Fred si sta sacrificando molto. Lo stiamo facendo tutti a dire il vero, ma lui di più. E questi sforzi non vengono ripagati da molto, da troppo tempo. Non abbastanza. Ed è sempre la sera il momento in cui penso a tutto questo, l'istante in cui mi piomba addosso e mi schiaccia sul cuscino o in qualunque altro posto io mi trovi. 
E se non lo dico a voce alta è perché non voglio che questa preoccupazione ci stringa alla gola come ha già fatto in mesi abbastanza vicini da ricordarli nitidamente. Dunque che si fa? si stringono ancora i denti, si va avanti, si spera che l'economia riprenda e non vada ancor più a picco di così. 
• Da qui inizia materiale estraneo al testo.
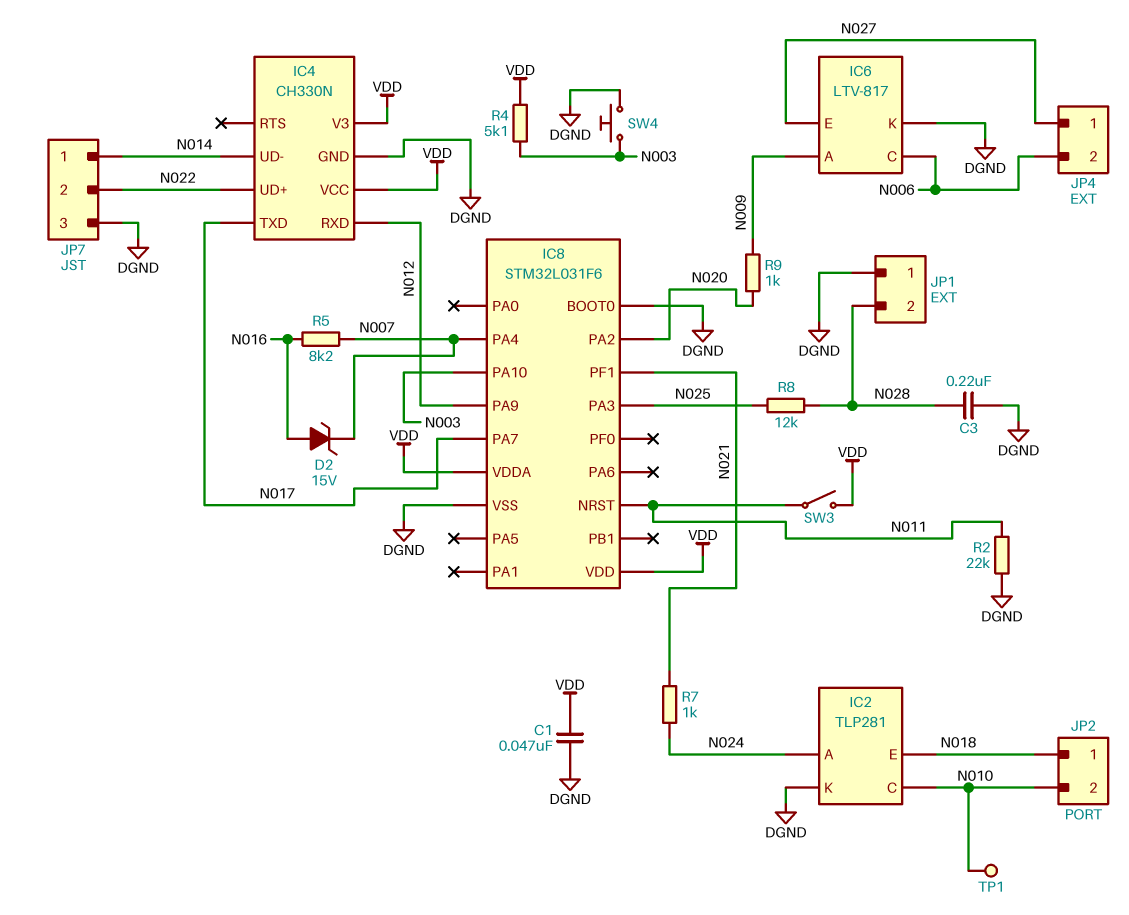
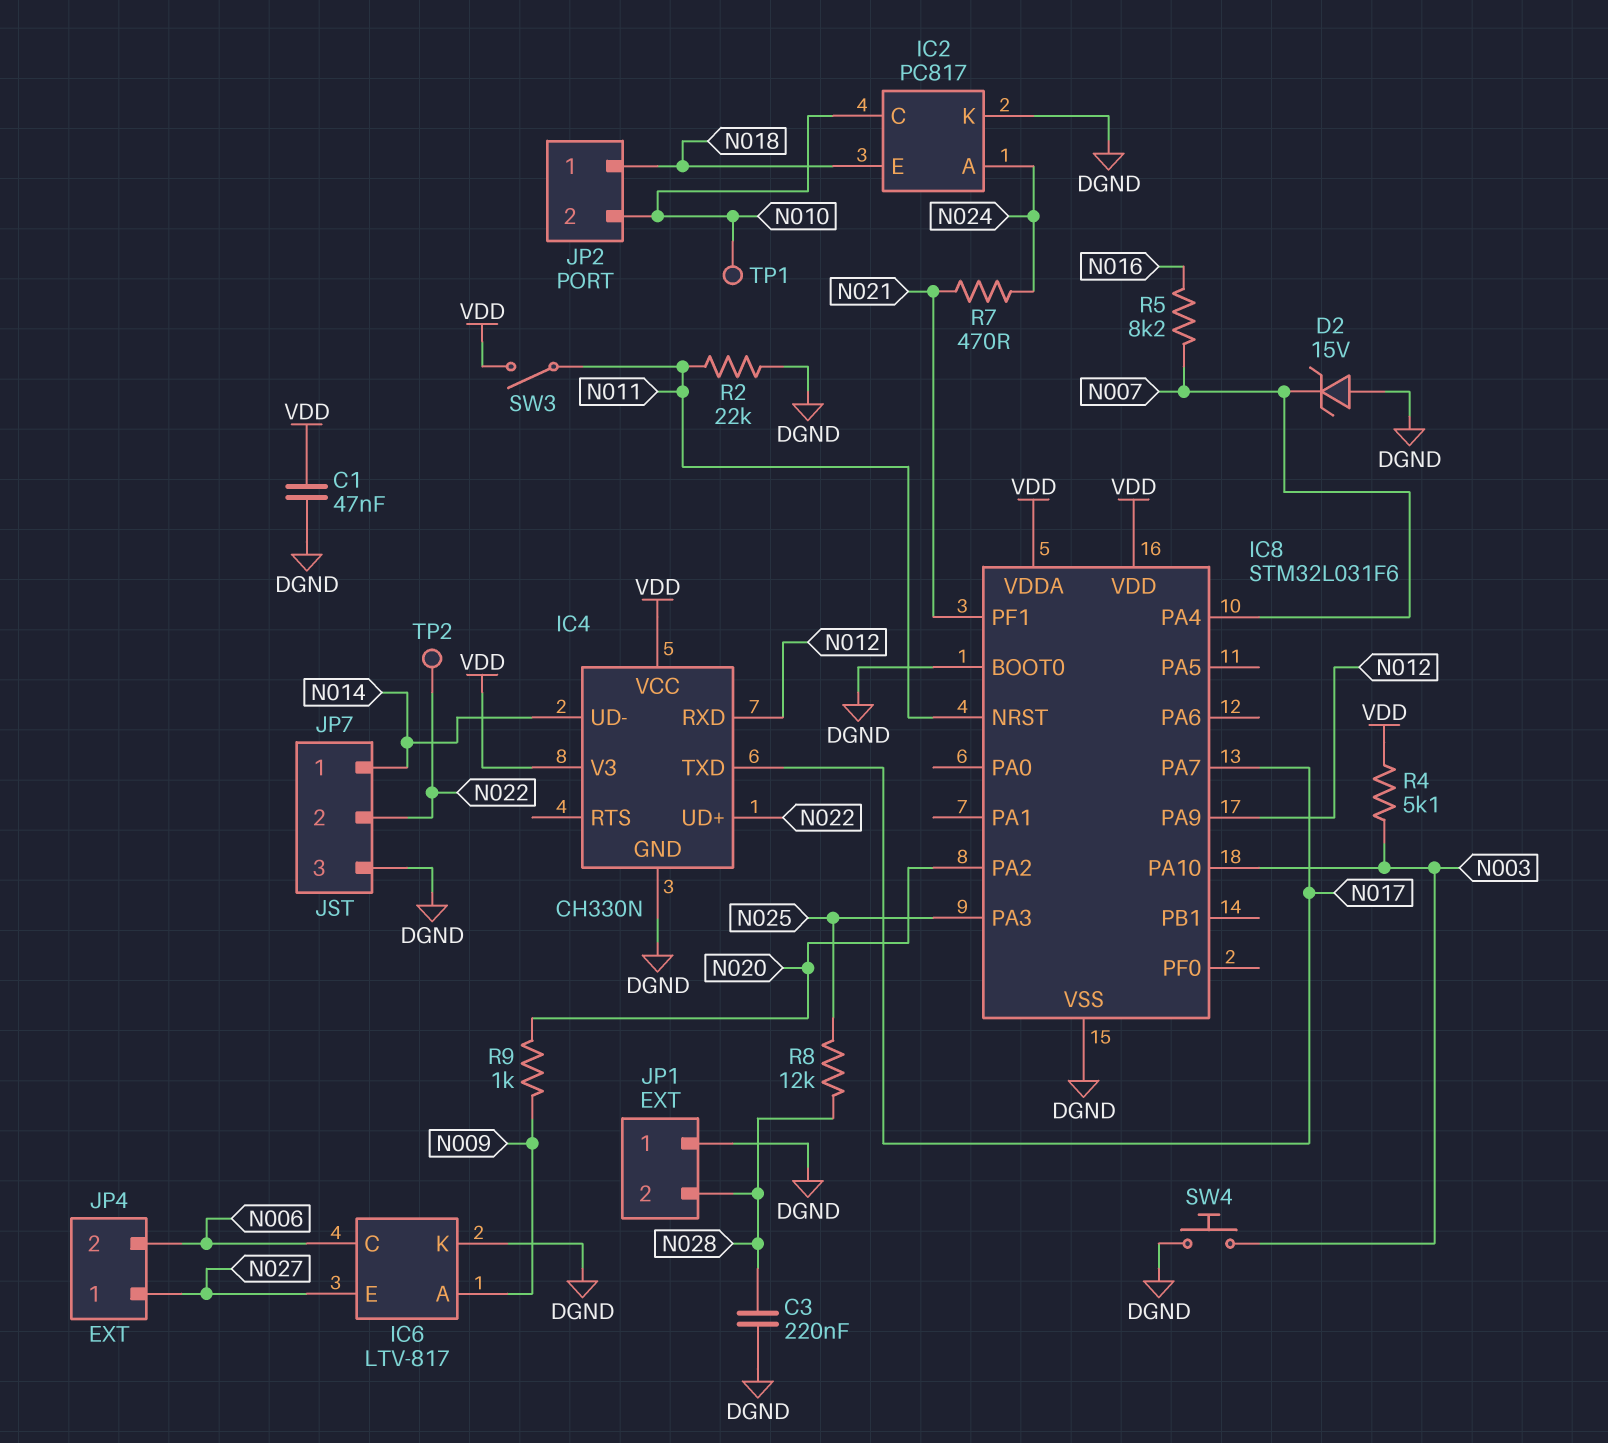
D2: zener 15V (A N016, K N007) -> zener 15V (A DGND, K N007)
IC2: TLP281 -> PC817
R7: 1k (N021, N024) -> 470 (N021, N024)
TP2: none -> test point (N022)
Non so neanche esprimere a parole quanto detesti indugiare in questo tipo di pensieri. Quanto profondamente mi disturbi averli scritti ora qui sopra e magari pubblicarli prima che un dito più veloce non cancelli tutto e li lasci esattamente dove dovrebbero stare. Dentro di me.
Ma chissà, forse se li lascio qui andranno via. Spariranno. Come per magia verranno tolti dalla mia scatola cranica e poi da quella toracica, perché si sa che i pensieri importanti si depositano sia nel cervello che nel cuore. Stazionano lì, a volte un po' più in alto, altre un po' più in basso, ma pronti a tagliuzzarti come lame al primo movimento sbagliato. E si, lo diceva mia zia. Cammina dritta, come se avessi un libro sulla testa e non volessi farlo cadere. 

martedì 29 settembre 2020

La Rispostaccia

 


E' stata una giornata lunga. 
Lo sono tutte, in realtà. 
Ma ora sono sul letto, adagiata come una musa su un canapè, fresca di doccia e di creme profumate, abbastanza rilassata da poterla ripercorrere senza imbronciarmi troppo.

Ho risposto male ad un cliente oggi. 
E non ne sono felice.
Perché non è questo il momento di perdere clienti e facendo questo mestiere da tredici anni dovrei essere ormai vaccinata contro le provocazioni e le persone il cui unico spasso sia quello di farmi fumare il cervello.
Dovrei esserlo, certo. 
E invece poi capita che in un giorno qualunque, in cui vi sia persino un bel sole e non si possa dar la colpa al tempo, la misura diventi colma e il catino trasbordi. E allora quel cliente paga per sé stesso e per gli altri, anche per quel suo amico che solo due giorni prima era stato sgarbato mentre lui da dietro lo aizzava. 
Non sono fiera di me e non penso che le sue provocazioni ormai quotidiane giustifichino la mia rispostaccia. 
Che così brutte non ne avevo date mai, mai in tanti anni. 
Per un attimo ho gettato nel secchio la mia professionalità, senza pensare alle conseguenze pratiche e mentali del mio gesto. Volevo che la smettesse, volevo che per una volta si rendesse conto di aver passato il segno. E invece l'ho passato io, così brava a castigarmi che metà basterebbe. 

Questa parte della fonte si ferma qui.